DOCUMENT PASSAGE —
This is who I am now, take it or leave it. I'm happy with the new me, and it took having a severe stroke to find the me that was in there all along. Now I have a voice, I can speak my not-always PC mind. I question. My glass is ALL full, of the good and the bad. That upsets some of the very important people in my life, and I get it. I have new passions. Not that I'm not passionate about the injustices of this world, but I have new passions. Medical anomalies who have been told by the medical community over and over "we don't know what's wrong with you". That breaks my heart because I've been there myself, and I'm still there. That's an injustice, here in America. It shouldn't have to be that way at all. I think God is firing up a new and holy passion to be a voice for those who don't have one. No idea what that look like yet, but I know it's going to be big. Bigger than me, so that' how I know it's God and not some funny taco I ate yesterday. And that's what I'm thinking right now. Love you all, but am going to need some time to just sort things out in my life. Prayers, kinds words, and help with these assignments appreciated, along with money to pay for these incoming medical bills that I have no idea who to pay. Still praying for a miracle, but instead, playing the part of the ostrich and pretending its not happening, So far it's not working too well. Love you all very much. Pray for February 26, the day of COMPS. It's going to have to be all Jesus... I know I can;t do this on my own at all.
Love, Amy Christine

1 comment:

  1. Amy, When I read your blog entries, I can feel your frustration, pain, heart, everything...

    Would you message me your mailing address?

LISTED ENTRIES —
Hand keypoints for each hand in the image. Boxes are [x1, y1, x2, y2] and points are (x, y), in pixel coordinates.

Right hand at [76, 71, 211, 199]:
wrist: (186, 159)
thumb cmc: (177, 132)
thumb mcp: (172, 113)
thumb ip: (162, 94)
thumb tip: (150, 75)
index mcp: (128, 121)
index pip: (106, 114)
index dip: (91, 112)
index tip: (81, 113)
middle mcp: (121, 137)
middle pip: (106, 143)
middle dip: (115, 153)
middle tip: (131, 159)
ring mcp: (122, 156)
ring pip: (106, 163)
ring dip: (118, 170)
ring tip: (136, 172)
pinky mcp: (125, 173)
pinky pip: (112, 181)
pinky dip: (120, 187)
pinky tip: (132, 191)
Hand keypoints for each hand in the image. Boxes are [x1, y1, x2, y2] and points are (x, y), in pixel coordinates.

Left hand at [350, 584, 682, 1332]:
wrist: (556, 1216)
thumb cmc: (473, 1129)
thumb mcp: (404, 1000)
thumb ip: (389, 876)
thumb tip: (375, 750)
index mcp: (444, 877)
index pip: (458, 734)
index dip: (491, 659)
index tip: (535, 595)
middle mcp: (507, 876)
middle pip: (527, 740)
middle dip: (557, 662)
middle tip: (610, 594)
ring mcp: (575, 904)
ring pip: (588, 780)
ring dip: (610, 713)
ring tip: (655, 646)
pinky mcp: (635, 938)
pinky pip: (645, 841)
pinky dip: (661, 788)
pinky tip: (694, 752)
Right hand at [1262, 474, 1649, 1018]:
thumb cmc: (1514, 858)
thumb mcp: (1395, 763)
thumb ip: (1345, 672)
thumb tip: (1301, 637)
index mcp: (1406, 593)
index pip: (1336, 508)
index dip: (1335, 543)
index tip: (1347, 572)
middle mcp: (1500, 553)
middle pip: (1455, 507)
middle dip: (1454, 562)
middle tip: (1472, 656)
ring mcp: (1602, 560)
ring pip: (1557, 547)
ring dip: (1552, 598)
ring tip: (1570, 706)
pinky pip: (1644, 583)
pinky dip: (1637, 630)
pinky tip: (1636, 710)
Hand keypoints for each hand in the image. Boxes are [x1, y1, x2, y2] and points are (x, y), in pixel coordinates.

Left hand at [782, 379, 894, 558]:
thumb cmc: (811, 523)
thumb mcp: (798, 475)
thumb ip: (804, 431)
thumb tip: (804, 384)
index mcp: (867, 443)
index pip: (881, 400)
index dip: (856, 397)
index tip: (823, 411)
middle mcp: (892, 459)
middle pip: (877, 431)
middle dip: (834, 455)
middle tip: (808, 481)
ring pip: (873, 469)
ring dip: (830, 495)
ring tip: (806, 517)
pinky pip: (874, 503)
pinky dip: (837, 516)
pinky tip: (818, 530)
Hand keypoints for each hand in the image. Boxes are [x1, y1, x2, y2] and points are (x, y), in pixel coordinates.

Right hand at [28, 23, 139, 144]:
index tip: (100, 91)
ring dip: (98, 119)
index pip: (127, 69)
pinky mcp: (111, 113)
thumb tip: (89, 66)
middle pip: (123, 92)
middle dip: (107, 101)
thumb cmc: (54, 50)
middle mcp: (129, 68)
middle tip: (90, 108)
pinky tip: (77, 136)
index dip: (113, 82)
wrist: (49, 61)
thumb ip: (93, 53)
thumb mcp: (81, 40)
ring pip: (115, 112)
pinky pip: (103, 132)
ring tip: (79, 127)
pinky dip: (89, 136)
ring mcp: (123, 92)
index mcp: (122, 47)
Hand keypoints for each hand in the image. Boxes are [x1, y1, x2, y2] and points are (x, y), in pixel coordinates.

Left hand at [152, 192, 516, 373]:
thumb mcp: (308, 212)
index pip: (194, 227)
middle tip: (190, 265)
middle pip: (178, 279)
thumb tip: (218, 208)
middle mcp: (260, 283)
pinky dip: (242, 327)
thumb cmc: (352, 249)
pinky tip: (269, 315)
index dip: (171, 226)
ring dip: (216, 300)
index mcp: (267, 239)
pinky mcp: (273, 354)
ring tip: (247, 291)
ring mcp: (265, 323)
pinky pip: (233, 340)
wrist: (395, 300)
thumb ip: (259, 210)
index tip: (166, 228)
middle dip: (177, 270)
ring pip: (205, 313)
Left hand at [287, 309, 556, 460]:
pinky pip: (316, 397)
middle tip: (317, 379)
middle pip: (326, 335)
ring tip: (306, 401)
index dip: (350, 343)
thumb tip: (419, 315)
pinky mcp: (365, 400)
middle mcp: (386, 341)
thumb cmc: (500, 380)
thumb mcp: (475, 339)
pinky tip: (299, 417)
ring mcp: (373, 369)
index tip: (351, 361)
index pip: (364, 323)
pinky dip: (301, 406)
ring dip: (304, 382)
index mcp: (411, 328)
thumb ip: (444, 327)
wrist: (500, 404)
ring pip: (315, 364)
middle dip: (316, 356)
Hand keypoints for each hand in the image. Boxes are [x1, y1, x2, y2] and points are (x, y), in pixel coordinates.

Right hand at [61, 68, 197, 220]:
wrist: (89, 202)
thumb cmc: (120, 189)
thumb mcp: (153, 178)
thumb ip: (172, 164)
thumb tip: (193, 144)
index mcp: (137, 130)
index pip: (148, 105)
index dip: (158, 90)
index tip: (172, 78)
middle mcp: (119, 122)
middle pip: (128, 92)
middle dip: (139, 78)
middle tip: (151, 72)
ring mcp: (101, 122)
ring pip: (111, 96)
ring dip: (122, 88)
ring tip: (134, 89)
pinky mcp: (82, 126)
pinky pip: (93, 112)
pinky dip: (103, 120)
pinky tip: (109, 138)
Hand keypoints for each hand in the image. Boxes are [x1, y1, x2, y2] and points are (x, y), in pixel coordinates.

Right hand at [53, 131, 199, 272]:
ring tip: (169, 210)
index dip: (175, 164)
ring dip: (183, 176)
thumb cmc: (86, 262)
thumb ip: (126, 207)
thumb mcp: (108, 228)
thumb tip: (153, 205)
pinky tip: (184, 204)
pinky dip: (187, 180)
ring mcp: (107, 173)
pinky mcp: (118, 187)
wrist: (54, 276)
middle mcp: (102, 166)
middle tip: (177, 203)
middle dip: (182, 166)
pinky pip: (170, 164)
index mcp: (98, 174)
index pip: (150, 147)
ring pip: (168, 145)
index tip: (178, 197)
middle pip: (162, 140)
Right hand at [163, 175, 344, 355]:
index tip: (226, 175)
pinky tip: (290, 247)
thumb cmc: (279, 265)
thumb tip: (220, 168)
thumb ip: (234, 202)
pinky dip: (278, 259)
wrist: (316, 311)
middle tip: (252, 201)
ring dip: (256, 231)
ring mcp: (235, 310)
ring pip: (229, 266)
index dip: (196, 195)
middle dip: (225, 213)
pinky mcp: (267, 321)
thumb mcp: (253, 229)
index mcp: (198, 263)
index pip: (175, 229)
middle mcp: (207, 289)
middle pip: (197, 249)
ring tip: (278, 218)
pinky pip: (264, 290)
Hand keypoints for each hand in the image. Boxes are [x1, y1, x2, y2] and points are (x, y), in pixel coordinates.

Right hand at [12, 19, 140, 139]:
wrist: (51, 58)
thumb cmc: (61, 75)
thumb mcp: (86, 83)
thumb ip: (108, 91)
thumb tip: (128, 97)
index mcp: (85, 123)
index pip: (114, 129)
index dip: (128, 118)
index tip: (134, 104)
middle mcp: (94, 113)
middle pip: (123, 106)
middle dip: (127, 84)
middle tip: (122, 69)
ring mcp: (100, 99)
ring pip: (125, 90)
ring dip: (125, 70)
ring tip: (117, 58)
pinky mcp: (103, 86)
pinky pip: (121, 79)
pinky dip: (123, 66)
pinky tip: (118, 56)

LIST OF TASKS —
- A) What day does the blog post ask readers to pray for?
- B) Repeat word for word the part of the blog post that begins with the words containing "Love, Amy Christine" and ends with "your mailing address?".
The records are from a different source than the blog post.

ANSWERS TO THE TASKS —
- A) February 26, the day of COMPS.

- B)
Love, Amy Christine

1 comment:

  1. Amy, When I read your blog entries, I can feel your frustration, pain, heart, everything...

    Would you message me your mailing address?